Nos tsunamis à chacun
Dans "Autour du monde", Laurent Mauvignier mêle quatorze destins le jour où le tsunami frappa Fukushima. Des gens en voyage tout autour de la planète.
- Publié le 20-11-2014 à 10h44
- Mis à jour le 24-11-2014 à 09h25
Dans "Autour du monde", Laurent Mauvignier mêle quatorze destins le jour où le tsunami frappa Fukushima. Des gens en voyage tout autour de la planète.Le nouveau roman de Laurent Mauvignier nous emmène "Autour du monde". Comme un tsunami qui submergerait les hommes de tous les continents. Son roman est une suite, sans interruptions, de quatorze nouvelles subtilement mêlées entre elles. Toutes se déroulent le même jour, le 11 mars 2011, celui où Fukushima trembla, le jour où le monde fut stupéfait de la catastrophe au Japon.
Ce jour-là, Guillermo, le Mexicain, faisait l’amour avec Yuko, le jeune Japonaise draguée sur Internet qui avait un tatouage sur la cuisse droite, un serpent pointé vers le sexe et un piercing sur la langue. Mais leurs tremblements amoureux se déroulent au moment même où éclate le tremblement de terre. "Parfois la pointe du piercing blesse la langue de Guillermo mais ce n’est rien, il ne sent que le soubresaut qui remonte de l’intérieur de la terre et fait sauter autour d’eux la théière, les tasses, les bâtons d’encens. Au-dessus tout craque et le toit, la maison entière vacille."
Par la magie de l’écriture, Laurent Mauvignier nous emmène alors aux quatre coins du globe auprès d’hommes et de femmes qui, au même moment, voyagent, sont loin de chez eux et de leurs routines, et vivent aussi, à leur manière, des petits tsunamis émotionnels. Il cite en exergue la phase si juste de Nicolas Bouvier qui disait : "On croit qu’on va faire un voyage, mais bientôt, c’est le voyage qui vous fait, ou vous défait."
La simultanéité du tsunami de Fukushima n’est qu’un prétexte exprimant la mondialisation de l’information. Le tremblement de terre au Japon ne jouera plus de rôle direct dans les histoires suivantes, sauf à apparaître en arrière-fond, sur les écrans de CNN.
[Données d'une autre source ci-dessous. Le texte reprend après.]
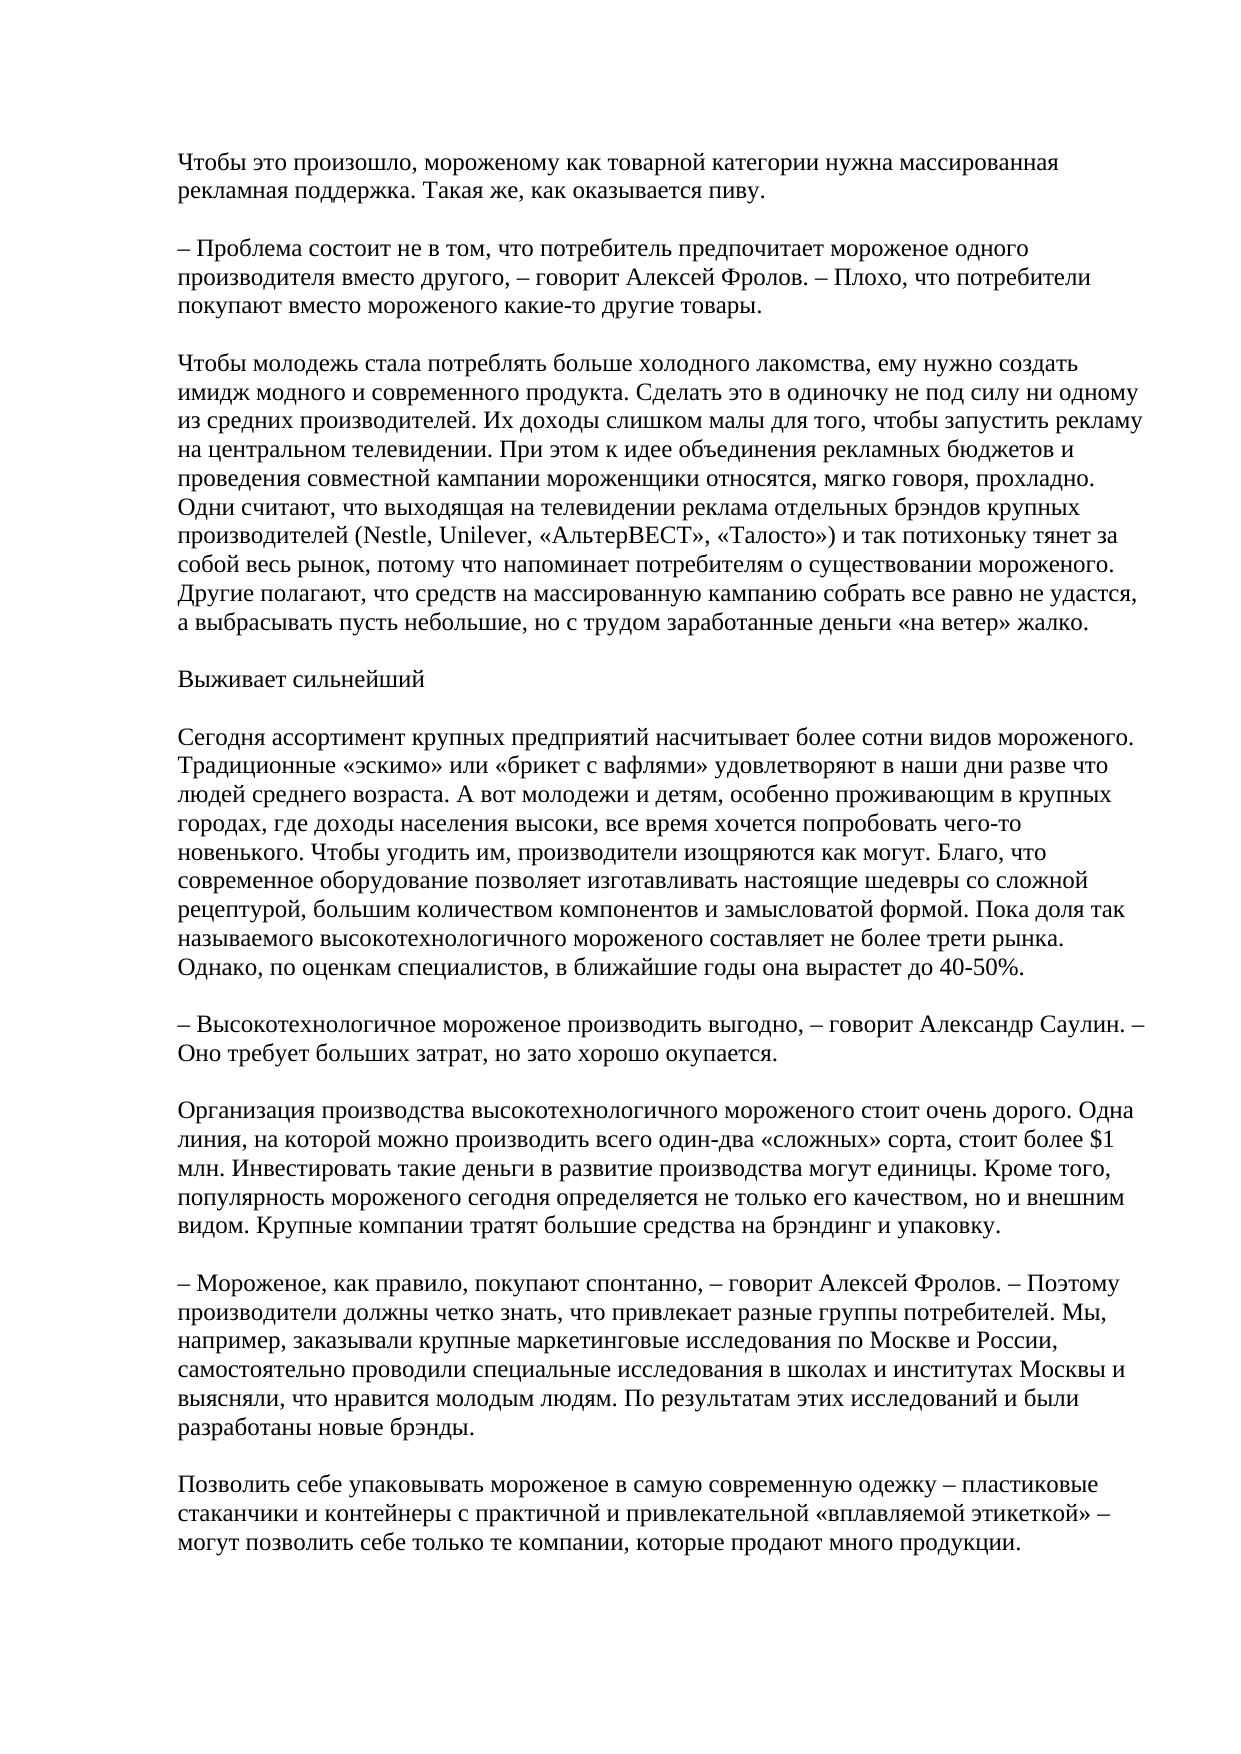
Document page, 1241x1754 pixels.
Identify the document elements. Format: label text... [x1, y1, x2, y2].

text Чтобы молодежь стала потреблять больше холодного лакомства, ему нужно создать имидж модного и современного продукта. Сделать это в одиночку не под силу ни одному из средних производителей. Их доходы слишком малы для того, чтобы запустить рекламу на центральном телевидении. При этом к идее объединения рекламных бюджетов и проведения совместной кампании мороженщики относятся, мягко говоря, прохладно. Одни считают, что выходящая на телевидении реклама отдельных брэндов крупных производителей (Nestle, Unilever, «АльтерВЕСТ», «Талосто») и так потихоньку тянет за собой весь рынок, потому что напоминает потребителям о существовании мороженого. Другие полагают, что средств на массированную кампанию собрать все равно не удастся, а выбрасывать пусть небольшие, но с трудом заработанные деньги «на ветер» жалко. [177, 348, 1152, 636]
text Сегодня ассортимент крупных предприятий насчитывает более сотни видов мороженого. Традиционные «эскимо» или «брикет с вафлями» удовлетворяют в наши дни разве что людей среднего возраста. А вот молодежи и детям, особенно проживающим в крупных городах, где доходы населения высоки, все время хочется попробовать чего-то новенького. Чтобы угодить им, производители изощряются как могут. Благо, что современное оборудование позволяет изготавливать настоящие шедевры со сложной рецептурой, большим количеством компонентов и замысловатой формой. Пока доля так называемого высокотехнологичного мороженого составляет не более трети рынка. Однако, по оценкам специалистов, в ближайшие годы она вырастет до 40-50%. [177, 722, 1152, 981]
text – Высокотехнологичное мороженое производить выгодно, – говорит Александр Саулин. – Оно требует больших затрат, но зато хорошо окупается. [177, 1009, 1152, 1067]
text Чтобы это произошло, мороженому как товарной категории нужна массированная рекламная поддержка. Такая же, как оказывается пиву. [177, 147, 1152, 204]
text Организация производства высокотехнологичного мороженого стоит очень дорого. Одна линия, на которой можно производить всего один-два «сложных» сорта, стоит более $1 млн. Инвестировать такие деньги в развитие производства могут единицы. Кроме того, популярность мороженого сегодня определяется не только его качеством, но и внешним видом. Крупные компании тратят большие средства на брэндинг и упаковку. [177, 1096, 1152, 1239]
text Выживает сильнейший [177, 664, 1152, 693]
text – Мороженое, как правило, покупают спонтанно, – говорит Алексей Фролов. – Поэтому производители должны четко знать, что привлекает разные группы потребителей. Мы, например, заказывали крупные маркетинговые исследования по Москве и России, самостоятельно проводили специальные исследования в школах и институтах Москвы и выясняли, что нравится молодым людям. По результатам этих исследований и были разработаны новые брэнды. [177, 1268, 1152, 1441]
text Позволить себе упаковывать мороженое в самую современную одежку – пластиковые стаканчики и контейнеры с практичной и привлекательной «вплавляемой этикеткой» – могут позволить себе только те компании, которые продают много продукции. [177, 1469, 1152, 1556]
text – Проблема состоит не в том, что потребитель предпочитает мороженое одного производителя вместо другого, – говорит Алексей Фролов. – Плохо, что потребители покупают вместо мороженого какие-то другие товары. [177, 233, 1152, 319]
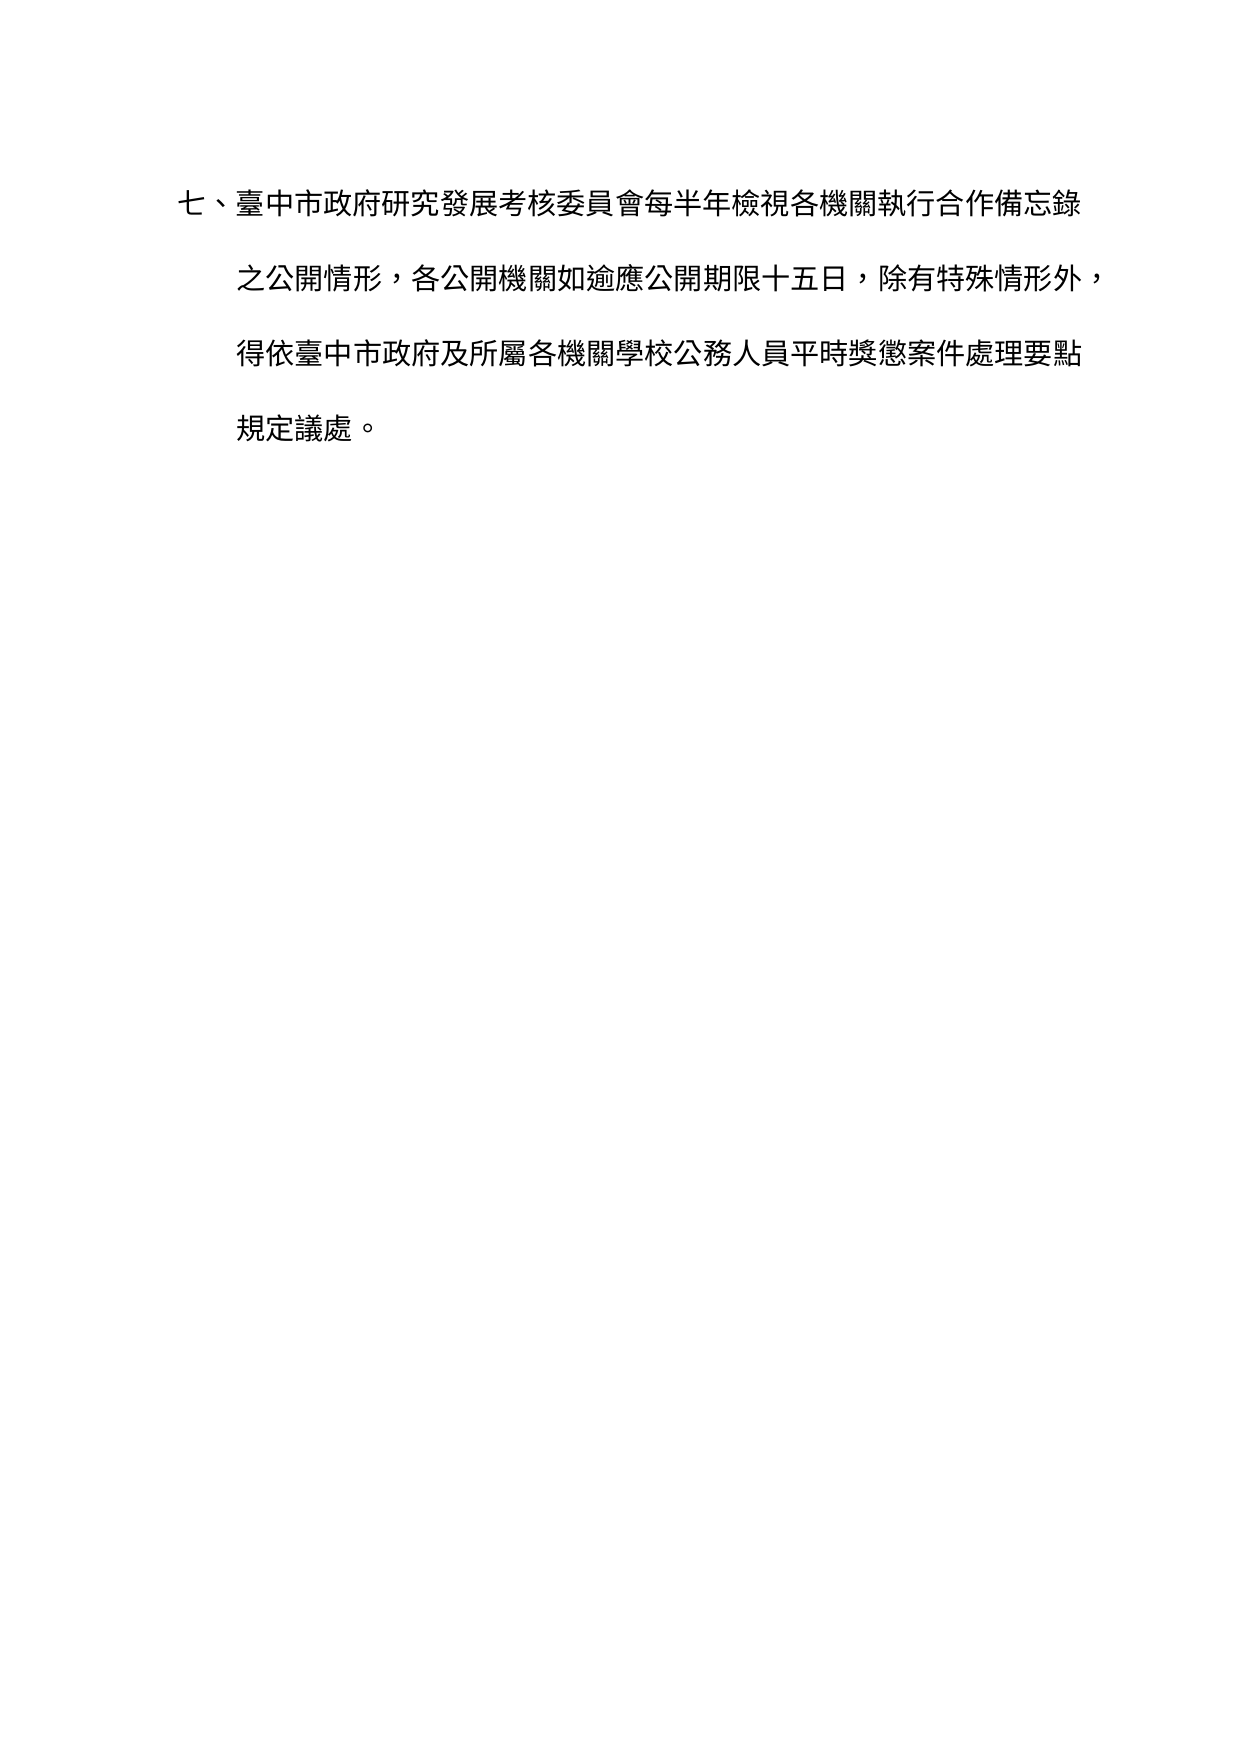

Ces quatorze vies emmêlées, séparées l’une de l’autre par une photo, montrent la diversité des hommes, la multiplicité des amours, la singularité de chacun. "C’est ainsi que les hommes vivent", disait Aragon. Comme des mini-romans ébauchés et abandonnés trop tôt, laissant le lecteur sur sa faim.
De ces histoires, chacun retiendra davantage l’une ou l’autre, comme ce safari en Tanzanie par deux couples australiens où Stuart se montre un mâle dominant voulant épater en défiant le lion. Mais dans la nuit noire, il fauche avec sa jeep des enfants sur la route et poursuit son chemin sans s’arrêter. Le macho des salles de marchés n’est qu’un lâche. Ou les retrouvailles sexuelles, à Moscou, d’un ingénieur malaisien avec un collègue russe dont la femme est précisément en train d’accoucher.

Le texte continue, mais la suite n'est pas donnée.